Ok- so I made it to California. I dont want to ever take that road trip again. I hate road trips! I love Ashley to death for going with me- because without her I would have never taken the trip. I truly apologize to Ashley for having to put up with me. I was really fighting battles in my head the whole way there. Every part of me wanted to shut down, and was shutting down. Ashley prob never wants to ever take another trip with me- EVER.
So the trip started out with Ashley and I going to Panera. When we came out to the car there was a huge and I mean huge beetle on the floor. Ashley tried to get it, but it escaped under the seat. We both had the heebe jeebes! So about an hour later, Ashley moved her purse, and the beetle was crawling on her leg! EWWWW- Well thankfully we let him out and we were on our way.

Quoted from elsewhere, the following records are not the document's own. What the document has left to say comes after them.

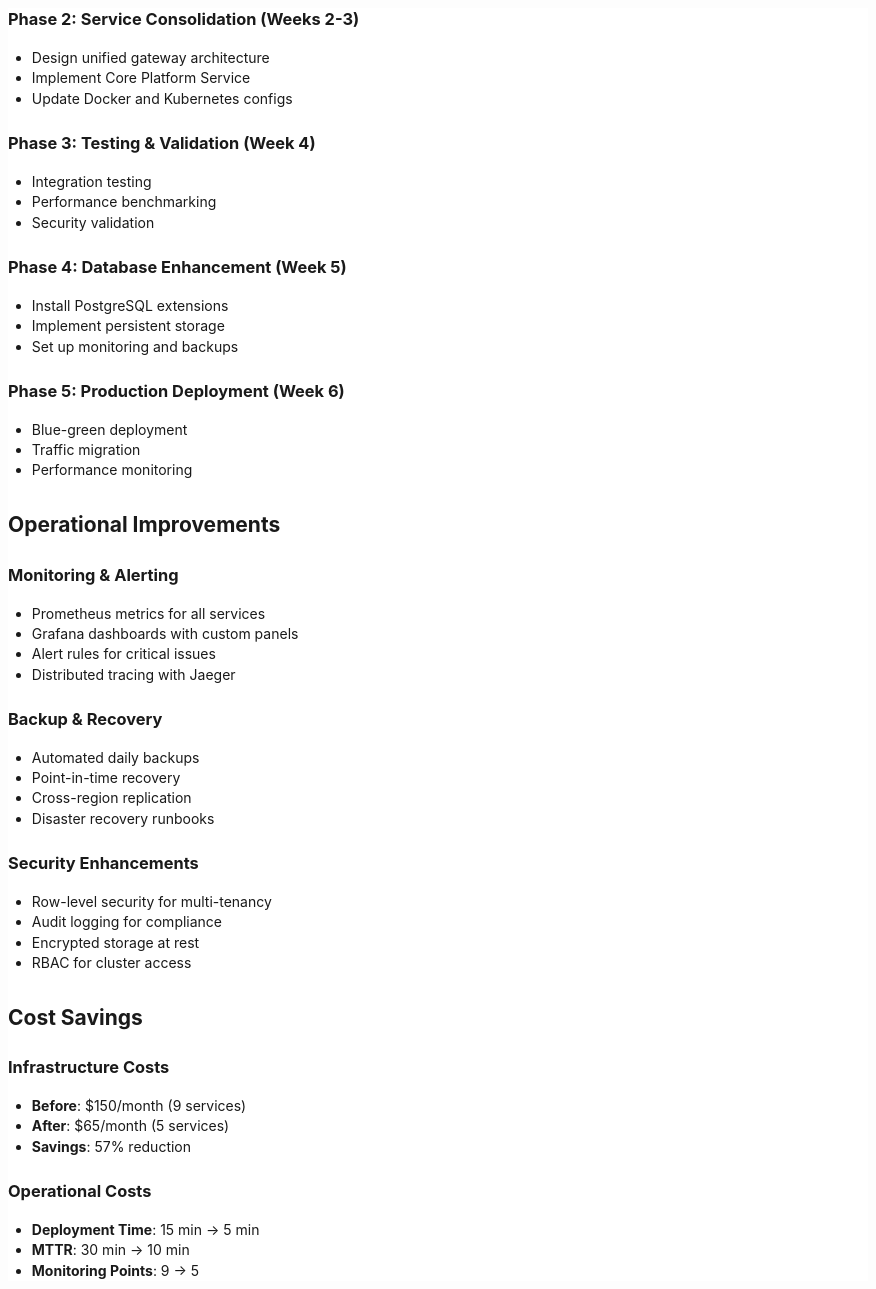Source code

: ### Phase 2: Service Consolidation (Weeks 2-3)
- Design unified gateway architecture
- Implement Core Platform Service
- Update Docker and Kubernetes configs

### Phase 3: Testing & Validation (Week 4)
- Integration testing
- Performance benchmarking
- Security validation

### Phase 4: Database Enhancement (Week 5)
- Install PostgreSQL extensions
- Implement persistent storage
- Set up monitoring and backups

### Phase 5: Production Deployment (Week 6)
- Blue-green deployment
- Traffic migration
- Performance monitoring

## Operational Improvements

### Monitoring & Alerting
- Prometheus metrics for all services
- Grafana dashboards with custom panels
- Alert rules for critical issues
- Distributed tracing with Jaeger

### Backup & Recovery
- Automated daily backups
- Point-in-time recovery
- Cross-region replication
- Disaster recovery runbooks

### Security Enhancements
- Row-level security for multi-tenancy
- Audit logging for compliance
- Encrypted storage at rest
- RBAC for cluster access

## Cost Savings

### Infrastructure Costs
- **Before**: $150/month (9 services)
- **After**: $65/month (5 services)
- **Savings**: 57% reduction

### Operational Costs
- **Deployment Time**: 15 min → 5 min
- **MTTR**: 30 min → 10 min
- **Monitoring Points**: 9 → 5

The first night we stayed with Ashley's friend Katy Joy. I am very thankful that we had a place to stay for a night because it really saves money. The next night we were soooo tired, and decided to stop at a Motel 6. Can I just say- SICK! The floors were wood floors and they were not clean. The lamps didnt work by the bed, and Ashley found a bug in her bed. Needless to say- We didnt really sleep- which did not make for a good road trip. So we were on our way again. Our plan was to try to go as long as we could till we got to CA- but about 9 ish- I couldnt take it anymore- I didnt care where we stopped- but I was tired and ready to be done! We stopped in Nevada at a Days Inn- It was soooooo nice and we slept like babies! We then had 8 hrs to go! I had horrible stomach pains all the way there. I dont know if it was gas, stress, or what. I could not get relief.

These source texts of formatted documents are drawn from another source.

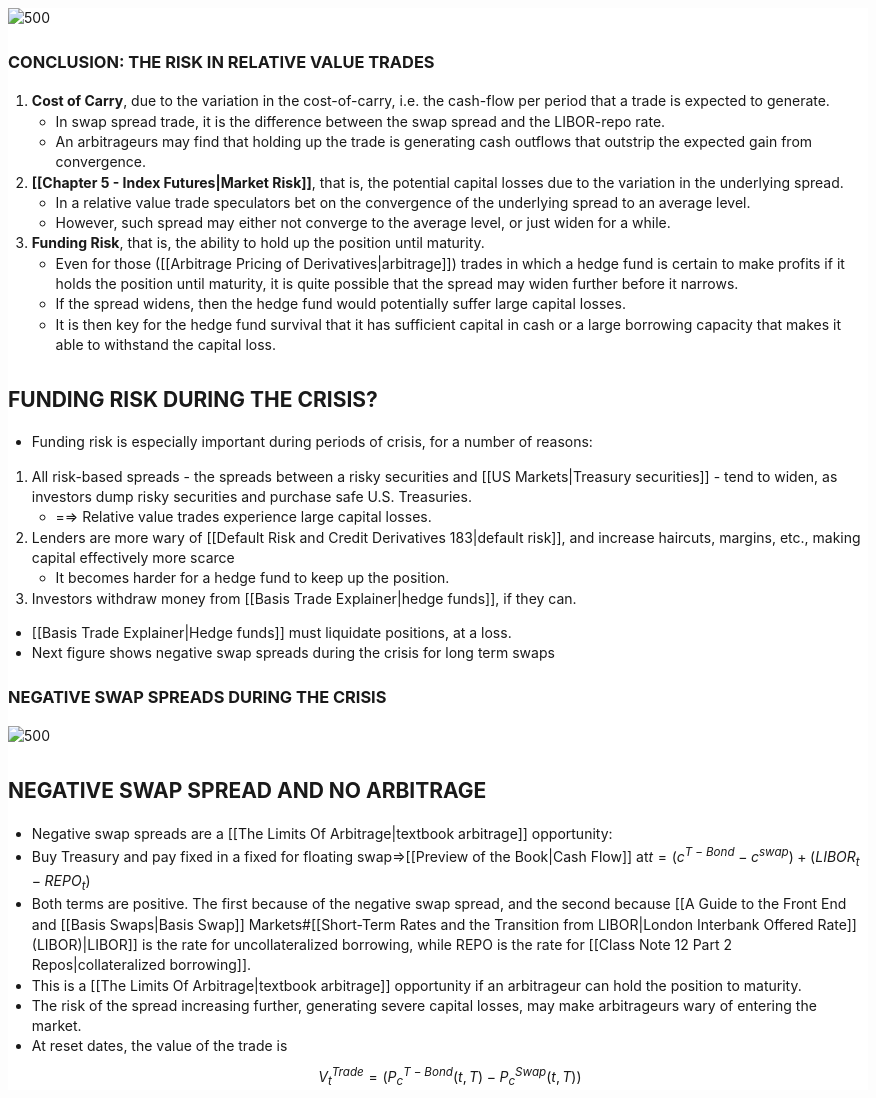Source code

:  ![500](Z.%20Clippings/Lecture%20Note%204%20Interest%20Rate%20Derivatives-20240413002314426.png)

### CONCLUSION: THE RISK IN RELATIVE VALUE TRADES

1. **Cost of Carry**,  due to the variation in the cost-of-carry,  i.e. the cash-flow per period that a trade is expected to generate.
	- In swap spread trade,  it is the difference between the swap spread and the LIBOR-repo rate.
	- An arbitrageurs may find that holding up the trade is generating cash outflows that outstrip the expected gain from convergence.
1. **[[Chapter 5 - Index Futures|Market Risk]]**,  that is,  the potential capital losses due to the variation in the underlying spread.
	- In a relative value trade speculators bet on the convergence of the underlying spread to an average level.
	- However,  such spread may either not converge to the average level,  or just widen for a while.
1. **Funding Risk**,  that is,  the ability to hold up the position until maturity.
	- Even for those ([[Arbitrage Pricing of Derivatives|arbitrage]]) trades in which a hedge fund is certain to make profits if it holds the position until maturity,  it is quite possible that the spread may widen further before it narrows.
	- If the spread widens,  then the hedge fund would potentially suffer large capital losses.
	- It is then key for the hedge fund survival that it has sufficient capital in cash or a large borrowing capacity that makes it able to withstand the capital loss.

## FUNDING RISK DURING THE CRISIS?

- Funding risk is especially important during periods of crisis,  for a number of reasons:
1. All risk-based spreads - the spreads between a risky securities and [[US Markets|Treasury securities]] - tend to widen,  as investors dump risky securities and purchase safe U.S. Treasuries.
	- =⇒ Relative value trades experience large capital losses.
1. Lenders are more wary of [[Default Risk and Credit Derivatives 183|default risk]],  and increase haircuts,  margins,  etc.,  making capital effectively more scarce
	- It becomes harder for a hedge fund to keep up the position.
1. Investors withdraw money from [[Basis Trade Explainer|hedge funds]],  if they can.
- [[Basis Trade Explainer|Hedge funds]] must liquidate positions,  at a loss.
- Next figure shows negative swap spreads during the crisis for long term swaps

### NEGATIVE SWAP SPREADS DURING THE CRISIS

 ![500](Z.%20Clippings/Lecture%20Note%204%20Interest%20Rate%20Derivatives-20240413002516315.png)

## NEGATIVE SWAP SPREAD AND NO ARBITRAGE

- Negative swap spreads are a [[The Limits Of Arbitrage|textbook arbitrage]] opportunity:
- Buy Treasury and pay fixed in a fixed for floating swap$\Longrightarrow$[[Preview of the Book|Cash Flow]] at$t=\left(c^{T-Bond}-c^{swap}\right)+\left(LIBOR_{t}-REPO_{t}\right)$
- Both terms are positive. The first because of the negative swap spread,  and the second because
[[A Guide to the Front End and [[Basis Swaps|Basis Swap]] Markets#[[Short-Term Rates and the Transition from LIBOR|London Interbank Offered Rate]] (LIBOR)|LIBOR]] is the rate for uncollateralized borrowing,  while REPO is the rate for [[Class Note 12 Part 2 Repos|collateralized borrowing]].
- This is a [[The Limits Of Arbitrage|textbook arbitrage]] opportunity if an arbitrageur can hold the position to maturity.
- The risk of the spread increasing further,  generating severe capital losses,  may make arbitrageurs wary of entering the market.
- At reset dates,  the value of the trade is
$$V_{t}^{T r a d e}=(P_{c}^{T-B o n d}(t,  T)-P_{c}^{S w a p}(t,  T))$$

We made it to California about 7 at night. I was so overwhelemed instead of excited. I couldnt process- All I wanted to do was cry. I then left to go to my new place and new roommates. I got there- and met my 4 roommates- They are really nice and very supportive. I took a shower, and then went to my room and cried the rest of the night. The next day I looked for jobs, and have been ever since. I swear that everytime that I am alone I cry cry cry. Just when I dont think that I have anymore to cry- then I lose it once again. I want to pack my bags and just go back home. I know this isnt the right thing to do, but man I just cant seem to be happy. I hope that it gets better. So I will keep everyone posted- but for now- I just better stop cause I am not exactly in the right mind!